━━━━━ FRAGMENTO SELECCIONADO ━━━━━
Aproximaciones a los hallazgos apocalípticos de Hesnor Rivera

A modo de presentación

“Nada es más esencial para una sociedad
que la clasificación de sus lenguajes.
Cambiar esa clasificación, desplazar la palabra,
es hacer una revolución”
Roland Barthes

La crítica literaria del nuevo milenio en Venezuela tiene el reto de enmendar las injusticias centralistas, los vedamientos políticos y la discriminación cometidas, reconstruyendo las categorías de la literatura venezolana y literaturas regionales, desde un estudio sesudo y bien documentado del extenso inventario de autores que han visto luz en el clima de desamparo y oscuridad que implica el oficio de escritor en la mal llamada provincia.

Entre los despojados se encuentra un grupo literario de trascendencia nacional que, apagado por los fuegos fatuos de las vanguardias capitalinas, ha caído en el más violento de los olvidos: las escuelas de letras del país apenas si lo conocen, los críticos y hacedores de historias literarias de Venezuela cuando mucho le dedican breves líneas, regularmente pobladas de indeterminaciones. Tal vez sea un problema curricular en el caso universitario, pero no hay manera de justificar las oscuras voluntades que ocultan la trascendencia de los creadores del grupo Apocalipsis.
━━━━━
== OBJETIVO DECLARADO A ==
Duplica la parte del fragmento sobre Hesnor Rivera que va de "Cambiar esa clasificación, desplazar" a "mal llamada provincia.", con ambos extremos incluidos.
El fragmento sobre Hesnor Rivera y el listado no tienen relación entre sí.
━━━━━ LISTADO DE DATOS ━━━━━
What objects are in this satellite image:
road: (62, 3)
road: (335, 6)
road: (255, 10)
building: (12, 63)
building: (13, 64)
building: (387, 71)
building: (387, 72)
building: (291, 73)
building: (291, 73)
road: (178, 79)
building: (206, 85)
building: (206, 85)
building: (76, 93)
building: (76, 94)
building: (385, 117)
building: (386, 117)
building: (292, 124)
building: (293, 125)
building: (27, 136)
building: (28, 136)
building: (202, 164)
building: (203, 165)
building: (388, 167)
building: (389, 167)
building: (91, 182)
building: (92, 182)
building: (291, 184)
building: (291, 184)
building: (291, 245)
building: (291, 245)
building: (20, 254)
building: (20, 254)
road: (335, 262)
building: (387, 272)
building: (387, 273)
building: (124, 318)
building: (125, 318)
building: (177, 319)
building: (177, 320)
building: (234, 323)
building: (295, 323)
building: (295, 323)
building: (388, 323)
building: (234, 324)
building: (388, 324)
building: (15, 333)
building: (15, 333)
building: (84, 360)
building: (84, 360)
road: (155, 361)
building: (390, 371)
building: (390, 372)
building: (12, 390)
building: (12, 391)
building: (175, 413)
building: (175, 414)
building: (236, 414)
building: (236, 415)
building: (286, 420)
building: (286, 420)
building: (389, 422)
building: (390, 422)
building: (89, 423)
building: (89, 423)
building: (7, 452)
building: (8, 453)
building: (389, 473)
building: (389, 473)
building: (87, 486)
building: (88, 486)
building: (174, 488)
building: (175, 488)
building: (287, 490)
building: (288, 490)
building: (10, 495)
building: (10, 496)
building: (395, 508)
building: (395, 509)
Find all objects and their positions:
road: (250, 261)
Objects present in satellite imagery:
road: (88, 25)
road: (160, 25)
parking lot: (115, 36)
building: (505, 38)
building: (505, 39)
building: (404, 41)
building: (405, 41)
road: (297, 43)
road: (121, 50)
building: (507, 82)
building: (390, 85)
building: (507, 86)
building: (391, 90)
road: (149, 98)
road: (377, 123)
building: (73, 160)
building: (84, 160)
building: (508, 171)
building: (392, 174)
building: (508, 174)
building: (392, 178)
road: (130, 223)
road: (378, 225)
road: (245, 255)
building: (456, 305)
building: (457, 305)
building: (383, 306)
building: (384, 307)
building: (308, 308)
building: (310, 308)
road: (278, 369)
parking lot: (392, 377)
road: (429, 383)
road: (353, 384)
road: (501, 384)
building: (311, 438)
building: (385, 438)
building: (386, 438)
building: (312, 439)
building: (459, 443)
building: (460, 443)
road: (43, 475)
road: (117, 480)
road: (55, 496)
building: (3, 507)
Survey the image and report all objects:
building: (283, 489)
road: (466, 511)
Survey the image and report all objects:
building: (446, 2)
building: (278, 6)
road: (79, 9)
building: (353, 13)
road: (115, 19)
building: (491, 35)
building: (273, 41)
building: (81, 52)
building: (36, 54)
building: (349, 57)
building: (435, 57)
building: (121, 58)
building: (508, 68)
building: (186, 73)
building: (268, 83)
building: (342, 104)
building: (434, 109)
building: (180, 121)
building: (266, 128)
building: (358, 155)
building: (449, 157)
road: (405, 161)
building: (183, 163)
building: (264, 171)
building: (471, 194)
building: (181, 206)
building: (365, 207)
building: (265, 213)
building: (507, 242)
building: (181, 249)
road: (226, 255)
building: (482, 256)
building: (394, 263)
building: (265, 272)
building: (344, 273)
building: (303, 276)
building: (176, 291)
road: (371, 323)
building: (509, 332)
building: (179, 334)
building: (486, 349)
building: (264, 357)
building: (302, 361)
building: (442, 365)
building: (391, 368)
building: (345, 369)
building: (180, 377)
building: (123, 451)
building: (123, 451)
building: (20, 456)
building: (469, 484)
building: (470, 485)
━━━━━
== OBJETIVO DECLARADO B ==
Actualiza las líneas del listado desde su comienzo hasta la que contiene "building: (27, 136)", ambas incluidas, sustituyendo "road" por "street" sin cambiar nada más. Devuelve solo esas líneas.

== RESPUESTA FINAL A ==
Cambiar esa clasificación, desplazar la palabra,
es hacer una revolución”
Roland Barthes

La crítica literaria del nuevo milenio en Venezuela tiene el reto de enmendar las injusticias centralistas, los vedamientos políticos y la discriminación cometidas, reconstruyendo las categorías de la literatura venezolana y literaturas regionales, desde un estudio sesudo y bien documentado del extenso inventario de autores que han visto luz en el clima de desamparo y oscuridad que implica el oficio de escritor en la mal llamada provincia.

== RESPUESTA FINAL B ==
What objects are in this satellite image:
street: (62, 3)
street: (335, 6)
street: (255, 10)
building: (12, 63)
building: (13, 64)
building: (387, 71)
building: (387, 72)
building: (291, 73)
building: (291, 73)
street: (178, 79)
building: (206, 85)
building: (206, 85)
building: (76, 93)
building: (76, 94)
building: (385, 117)
building: (386, 117)
building: (292, 124)
building: (293, 125)
building: (27, 136)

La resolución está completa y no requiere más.